So especially after reading cuddyclothes' post I'm interested in what you found didn't work - his acting, the guy's reaction, the direction, the dialogue...? Just curious *g*
discofunction
Mar. 7th, 2016 10:30 am (UTC)
Since there is no chance of me seeing the play, thought I'd read on despite the spoilers! :-)

Wow! I am much more interested in this storyline line than the privilidged, good looking, whiny kid wins the day plot.

It seems very vague about what his motivations are - as you say, yes he is a predator but did he start out to be? What I mean is, does he just have a creepy thing for young boys or is it that he is so repressed in his deeply religious/homophobic environment that these boys who look up to him are the only people he feels he can push these feelings with.

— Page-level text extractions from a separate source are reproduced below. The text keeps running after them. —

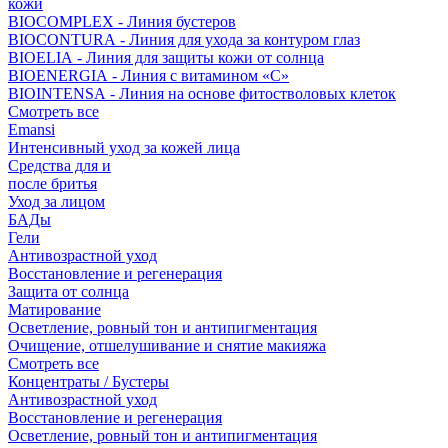
кожи
BIOCOMPLEX - Линия бустеров
BIOCONTURA - Линия для ухода за контуром глаз
BIOELIA - Линия для защиты кожи от солнца
BIOENERGIA - Линия с витамином «С»
BIOINTENSA - Линия на основе фитостволовых клеток
Смотреть все
Emansi
Интенсивный уход за кожей лица
Средства для и
после бритья
Уход за лицом
БАДы
Гели
Антивозрастной уход
Восстановление и регенерация
Защита от солнца
Матирование
Осветление, ровный тон и антипигментация
Очищение, отшелушивание и снятие макияжа
Смотреть все
Концентраты / Бустеры
Антивозрастной уход
Восстановление и регенерация
Осветление, ровный тон и антипигментация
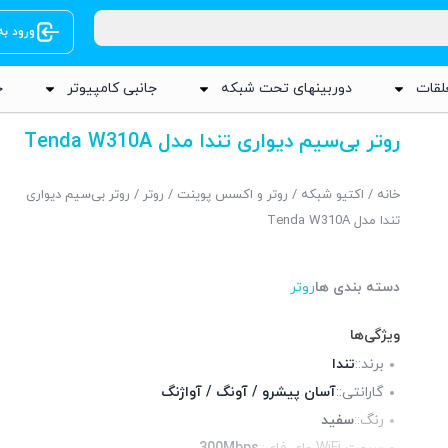
ورود ب
لقات
دوربینهای تحت شبکه
جانبی کامپیوتر
ج
روتر بی‌سیم دیواری تندا مدل Tenda W310A
خانه
/
اکتیو شبکه
/
روتر و اکسس پوینت
/
روتر
/ روتر بی‌سیم دیواری
تندا مدل Tenda W310A
دسته بندی ها
روتر
ویژگی‌ها
برند::
تندا
گارانتی::
آسان پیشرو / آونگ / آواژنگ
رنگ::
سفید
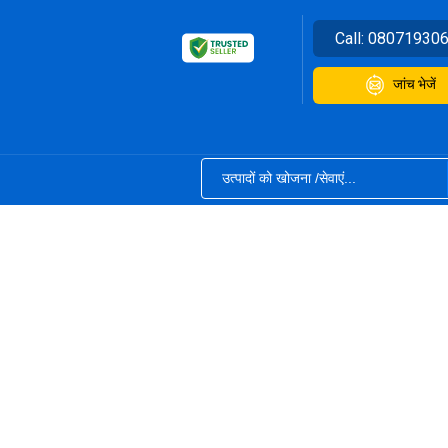
Call:
08071930
जांच भेजें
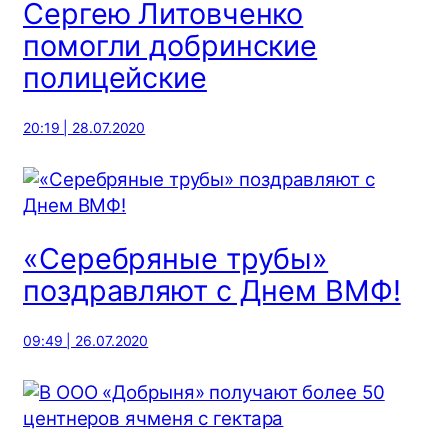
Сергею Литовченко
помогли добринские
полицейские
20:19 | 28.07.2020
«Серебряные трубы»
поздравляют с Днем ВМФ!
09:49 | 26.07.2020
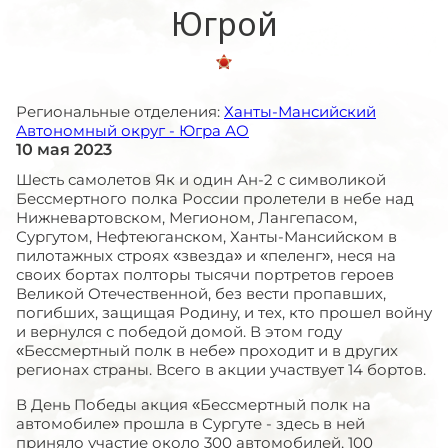
Югрой
Региональные отделения:
Ханты-Мансийский
Автономный округ - Югра АО
10 мая 2023
Шесть самолетов Як и один Ан-2 с символикой
Бессмертного полка России пролетели в небе над
Нижневартовском, Мегионом, Лангепасом,
Сургутом, Нефтеюганском, Ханты-Мансийском в
пилотажных строях «звезда» и «пеленг», неся на
своих бортах полторы тысячи портретов героев
Великой Отечественной, без вести пропавших,
погибших, защищая Родину, и тех, кто прошел войну
и вернулся с победой домой. В этом году
«Бессмертный полк в небе» проходит и в других
регионах страны. Всего в акции участвует 14 бортов.
В День Победы акция «Бессмертный полк на
автомобиле» прошла в Сургуте - здесь в ней
приняло участие около 300 автомобилей, 100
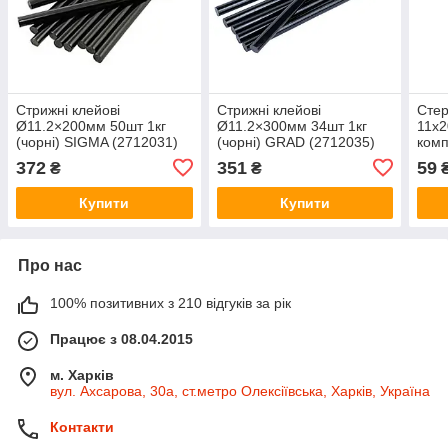
Стрижні клейові
Стрижні клейові
Стер
Ø11.2×200мм 50шт 1кг
Ø11.2×300мм 34шт 1кг
11х2
(чорні) SIGMA (2712031)
(чорні) GRAD (2712035)
комп
372
351
59
₴
₴
Купити
Купити
Про нас
100% позитивних з 210 відгуків за рік
Працює з 08.04.2015
м. Харків
вул. Ахсарова, 30а, ст.метро Олексіївська, Харків, Україна
Контакти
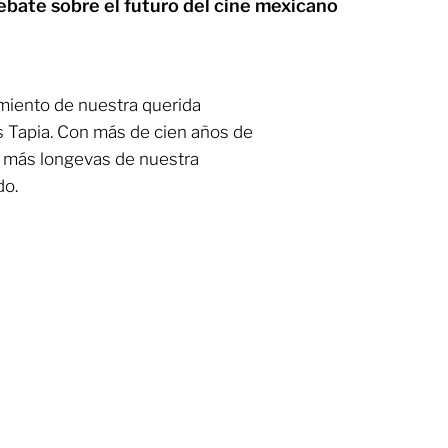
ebate sobre el futuro del cine mexicano
miento de nuestra querida
os Tapia. Con más de cien años de
as más longevas de nuestra
do.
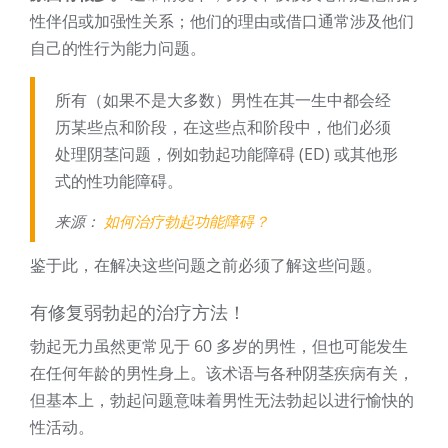
性伴侣或加强性关系；他们的理由或借口通常涉及他们
自己的性行为能力问题。
所有（如果不是大多数）男性在其一生中都会经
历某些点和阶段，在这些点和阶段中，他们必须
处理阴茎问题，例如勃起功能障碍 (ED) 或其他形
式的性功能障碍。
来源：
如何治疗勃起功能障碍？
鉴于此，在解决这些问题之前必须了解这些问题。
有修复弱勃起的治疗方法！
勃起无力虽然更常见于 60 多岁的男性，但也可能发生
在任何年龄的男性身上。该术语与各种阴茎疾病有关，
但基本上，勃起问题意味着男性无法勃起以进行愉快的
性活动。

That said, I have little sympathy for him. As a mentor/teacher, he is in a position of power over them and therefore taking advantage but it would be interesting to hear what he thinks of his actions.

Interestingly, this part has been barely mentioned by critics and in reviews. Whether it was so fleeting/badly staged that people missed it completely or whether they just didn't know what to make of it, I don't know. Infact, on the many, many tweets from audience members, only one referred to it:

@michalbirnbaum
I appreciate how in Prodigal Son by @JohnJpshanley the sexual abuser is the nicest person on stage. Those men don't have horns.

vanishing_time
Mar. 20th, 2016 09:10 pm (UTC)
lol was it face poking in the beginning? by the time I saw the play (on the 17th) they certainly tuned up the gay... i mean Robert was not poking the kid's face with a finger (lol), but kept stroking his hair for what seemed like an HOUR before leaning in... he could have sat closer, but it still was REALLY creepy, even though it felt a little awkward from Robert's part. (but it could be passed as canon awkardness and/or fear if you are gracious.)